Collected data
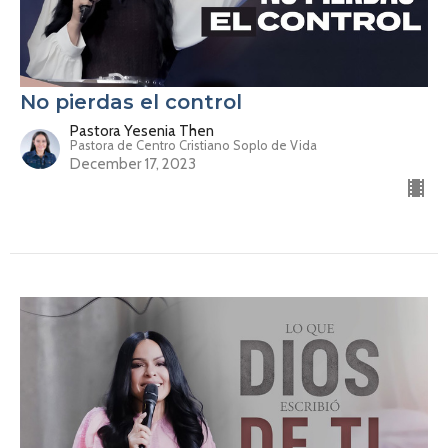
No pierdas el control
Pastora Yesenia Then
Pastora de Centro Cristiano Soplo de Vida
December 17, 2023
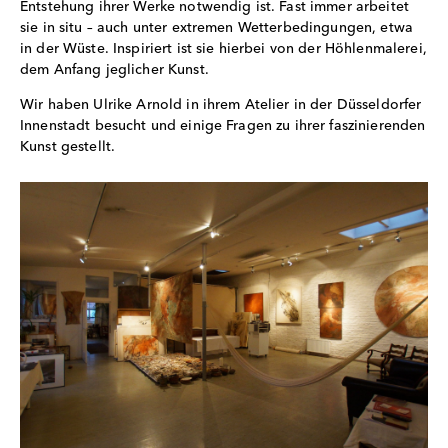
Entstehung ihrer Werke notwendig ist. Fast immer arbeitet
sie in situ – auch unter extremen Wetterbedingungen, etwa
in der Wüste. Inspiriert ist sie hierbei von der Höhlenmalerei,
dem Anfang jeglicher Kunst.
Wir haben Ulrike Arnold in ihrem Atelier in der Düsseldorfer
Innenstadt besucht und einige Fragen zu ihrer faszinierenden
Kunst gestellt.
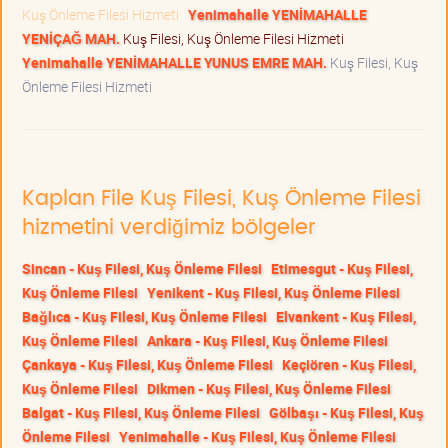
Kuş Önleme Filesi Hizmeti
Yenimahalle YENİMAHALLE
YENİÇAĞ MAH.
Kuş Filesi, Kuş Önleme Filesi Hizmeti
Yenimahalle YENİMAHALLE YUNUS EMRE MAH.
Kuş Filesi, Kuş
Önleme Filesi Hizmeti
Kaplan File Kuş Filesi, Kuş Önleme Filesi
hizmetini verdiğimiz bölgeler
Sincan - Kuş Filesi, Kuş Önleme Filesi
Etimesgut - Kuş Filesi,
Kuş Önleme Filesi
Yenikent - Kuş Filesi, Kuş Önleme Filesi
Bağlıca - Kuş Filesi, Kuş Önleme Filesi
Elvankent - Kuş Filesi,
Kuş Önleme Filesi
Ankara - Kuş Filesi, Kuş Önleme Filesi
Çankaya - Kuş Filesi, Kuş Önleme Filesi
Keçiören - Kuş Filesi,
Kuş Önleme Filesi
Dikmen - Kuş Filesi, Kuş Önleme Filesi
Balgat - Kuş Filesi, Kuş Önleme Filesi
Gölbaşı - Kuş Filesi, Kuş
Önleme Filesi
Yenimahalle - Kuş Filesi, Kuş Önleme Filesi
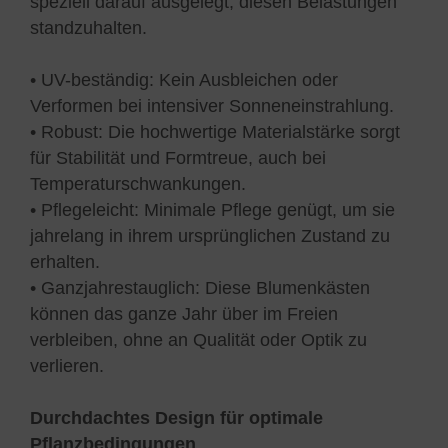
speziell darauf ausgelegt, diesen Belastungen
standzuhalten.
• UV-beständig: Kein Ausbleichen oder
Verformen bei intensiver Sonneneinstrahlung.
• Robust: Die hochwertige Materialstärke sorgt
für Stabilität und Formtreue, auch bei
Temperaturschwankungen.
• Pflegeleicht: Minimale Pflege genügt, um sie
jahrelang in ihrem ursprünglichen Zustand zu
erhalten.
• Ganzjahrestauglich: Diese Blumenkästen
können das ganze Jahr über im Freien
verbleiben, ohne an Qualität oder Optik zu
verlieren.
Durchdachtes Design für optimale
Pflanzbedingungen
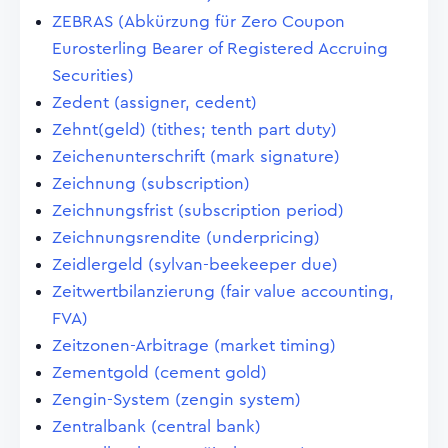
ZEBRAS (Abkürzung für Zero Coupon
Eurosterling Bearer of Registered Accruing
Securities)
Zedent (assigner, cedent)
Zehnt(geld) (tithes; tenth part duty)
Zeichenunterschrift (mark signature)
Zeichnung (subscription)
Zeichnungsfrist (subscription period)
Zeichnungsrendite (underpricing)
Zeidlergeld (sylvan-beekeeper due)
Zeitwertbilanzierung (fair value accounting,
FVA)
Zeitzonen-Arbitrage (market timing)
Zementgold (cement gold)
Zengin-System (zengin system)
Zentralbank (central bank)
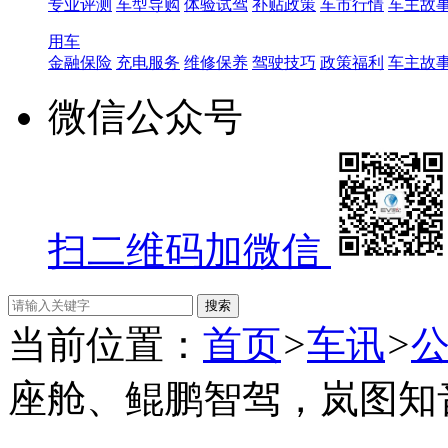
专业评测
车型导购
体验试驾
补贴政策
车市行情
车主故
用车
金融保险
充电服务
维修保养
驾驶技巧
政策福利
车主故
微信公众号
扫二维码加微信
当前位置：
首页
>
车讯
>
座舱、鲲鹏智驾，岚图知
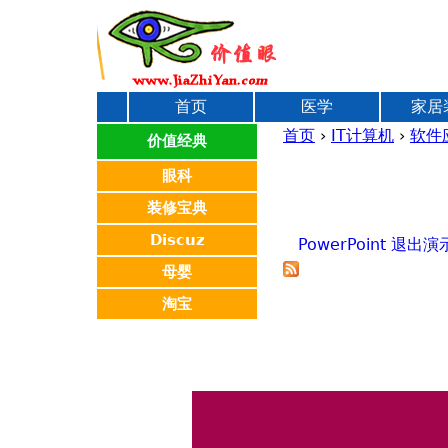
首页
医学
家居
首页
›
IT计算机
›
软件
价值经典
你
眼科
装修宝典
在
Discuz
PowerPoint 退出
这
母婴
淘宝
里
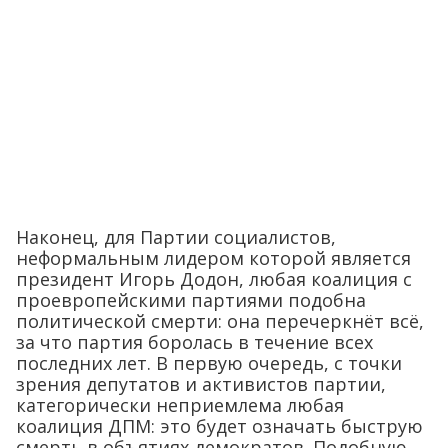
Наконец, для Партии социалистов,
неформальным лидером которой является
президент Игорь Додон, любая коалиция с
проевропейскими партиями подобна
политической смерти: она перечеркнёт всё,
за что партия боролась в течение всех
последних лет. В первую очередь, с точки
зрения депутатов и активистов партии,
категорически неприемлема любая
коалиция ДПМ: это будет означать быструю
смерть в объятиях демократов. Подобную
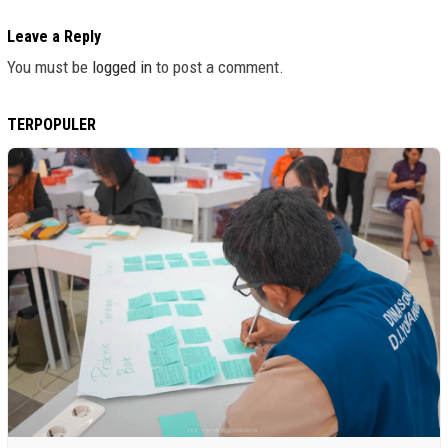
Leave a Reply
You must be
logged in
to post a comment.
TERPOPULER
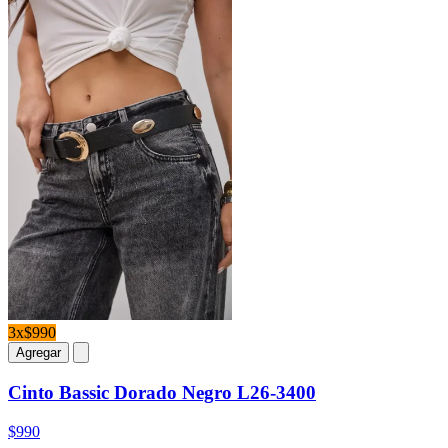
3x$990
Agregar
Cinto Bassic Dorado Negro L26-3400
$990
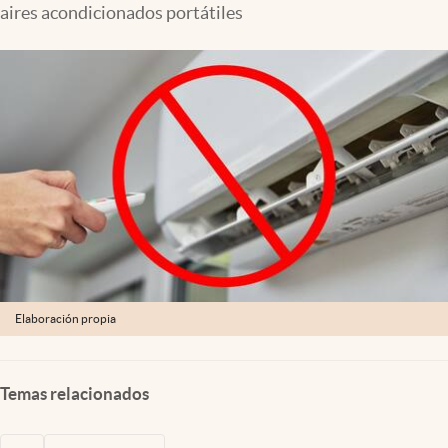
aires acondicionados portátiles
Lifestyle
USA
Elaboración propia
Temas relacionados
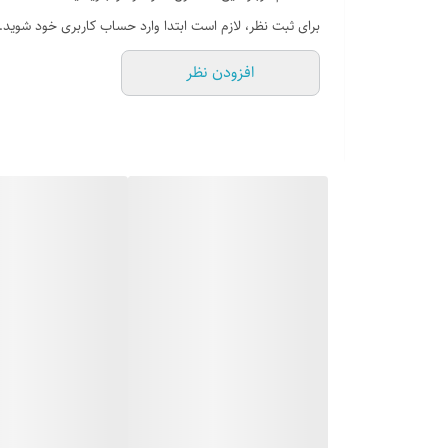
برای ثبت نظر، لازم است ابتدا وارد حساب کاربری خود شوید.
افزودن نظر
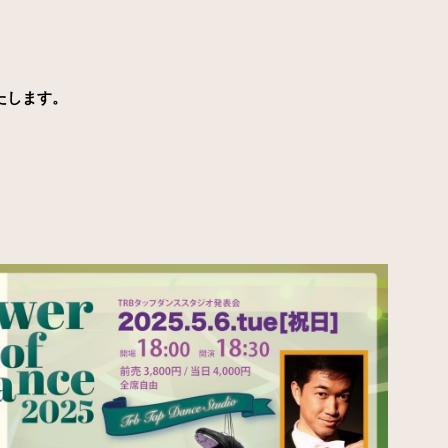
たします。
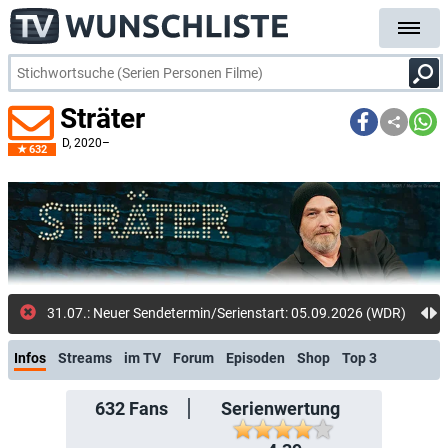
Sträter
D
, 2020–
632
31.07.: Neuer Sendetermin/Serienstart: 05.09.2026 (WDR)
Infos
Streams
im TV
Forum
Episoden
Shop
Top 3
632
Fans
Serienwertung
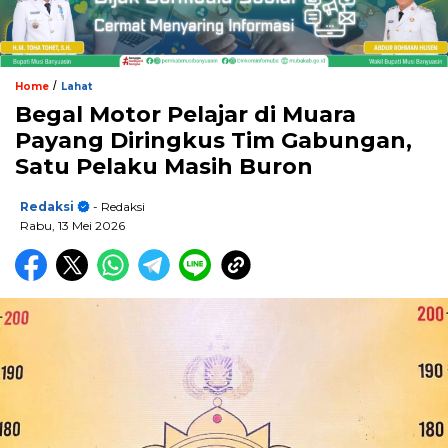
/
Home
Lahat
Begal Motor Pelajar di Muara
Payang Diringkus Tim Gabungan,
Satu Pelaku Masih Buron
Redaksi
- Redaksi
Rabu, 13 Mei 2026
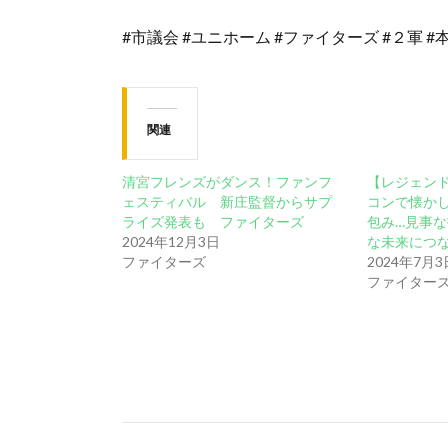
#市議会 #ユニホーム #ファイターズ #２軍 #本
関連
清宮フレンズがダンス！ファンフ
【レジェン
ェスティバル 新庄監督からサプ
コンで懐か
ライズ発表も ファイターズ
包み…見事
2024年12月3日
な未来につ
ファイターズ
2024年7月3
ファイター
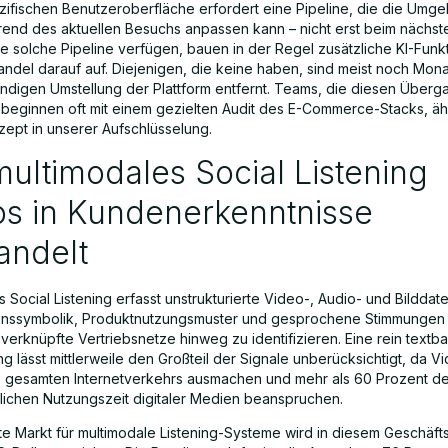
zifischen Benutzeroberfläche erfordert eine Pipeline, die die Umg
rend des aktuellen Besuchs anpassen kann – nicht erst beim nächste
ne solche Pipeline verfügen, bauen in der Regel zusätzliche KI-Funk
andel darauf auf. Diejenigen, die keine haben, sind meist noch Mon
tändigen Umstellung der Plattform entfernt. Teams, die diesen Überg
 beginnen oft mit einem gezielten Audit des E-Commerce-Stacks, ä
pt in unserer Aufschlüsselung.
ultimodales Social Listening
os in Kundenerkenntnisse
andelt
 Social Listening erfasst unstrukturierte Video-, Audio- und Bilddat
nssymbolik, Produktnutzungsmuster und gesprochene Stimmungen 
verknüpfte Vertriebsnetze hinweg zu identifizieren. Eine rein textba
 lässt mittlerweile den Großteil der Signale unberücksichtigt, da V
 gesamten Internetverkehrs ausmachen und mehr als 60 Prozent de
tlichen Nutzungszeit digitaler Medien beanspruchen.
te Markt für multimodale Listening-Systeme wird in diesem Geschäfts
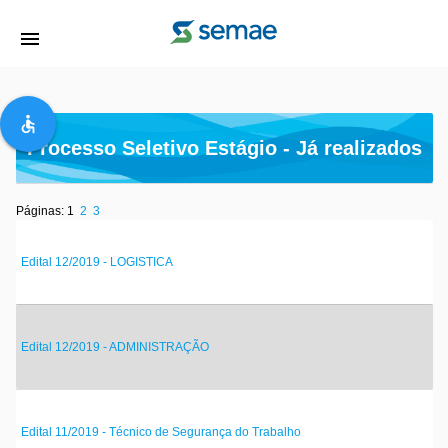
menu
accessible
Processo Seletivo Estágio - Já realizados
Páginas: 1
2
3
Edital 12/2019 - LOGISTICA
Edital 12/2019 - ADMINISTRAÇÃO
Edital 11/2019 - Técnico de Segurança do Trabalho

YOUR INSTRUCTIONS: Update the lines starting at the one with "Leave a Reply" and ending at the one with "te Markt für" so that "Social Listening" becomes "Social Monitoring", with everything else left the same. Give only those lines, without the pictures.

RESPONSE:
Leave a Reply
You must be
logged in
to post a comment.
TERPOPULER
3x$990
Agregar
Cinto Bassic Dorado Negro L26-3400
$990
aires acondicionados portátiles
Lifestyle
USA
Elaboración propia
Temas relacionados
برای ثبت نظر، لازم است ابتدا وارد حساب کاربری خود شوید.
افزودن نظر
たします。
Sträter
D
, 2020–
632
31.07.: Neuer Sendetermin/Serienstart: 05.09.2026 (WDR)
Infos
Streams
im TV
Forum
Episoden
Shop
Top 3
632
Fans
Serienwertung
/
Home
Lahat
Begal Motor Pelajar di Muara
Payang Diringkus Tim Gabungan,
Satu Pelaku Masih Buron
Redaksi
- Redaksi
Rabu, 13 Mei 2026
#市議会 #ユニホーム #ファイターズ #２軍 #本
関連
清宮フレンズがダンス！ファンフ
【レジェン
ェスティバル 新庄監督からサプ
コンで懐か
ライズ発表も ファイターズ
包み…見事
2024年12月3日
な未来につ
ファイターズ
2024年7月3
ファイター
zifischen Benutzeroberfläche erfordert eine Pipeline, die die Umg
rend des aktuellen Besuchs anpassen kann – nicht erst beim nächste
ne solche Pipeline verfügen, bauen in der Regel zusätzliche KI-Funk
andel darauf auf. Diejenigen, die keine haben, sind meist noch Mon
tändigen Umstellung der Plattform entfernt. Teams, die diesen Überg
 beginnen oft mit einem gezielten Audit des E-Commerce-Stacks, ä
pt in unserer Aufschlüsselung.
ultimodales Social Monitoring
os in Kundenerkenntnisse
andelt
 Social Monitoring erfasst unstrukturierte Video-, Audio- und Bilddat
nssymbolik, Produktnutzungsmuster und gesprochene Stimmungen 
verknüpfte Vertriebsnetze hinweg zu identifizieren. Eine rein textba
 lässt mittlerweile den Großteil der Signale unberücksichtigt, da V
 gesamten Internetverkehrs ausmachen und mehr als 60 Prozent de
tlichen Nutzungszeit digitaler Medien beanspruchen.
te Markt für multimodale Listening-Systeme wird in diesem Geschäfts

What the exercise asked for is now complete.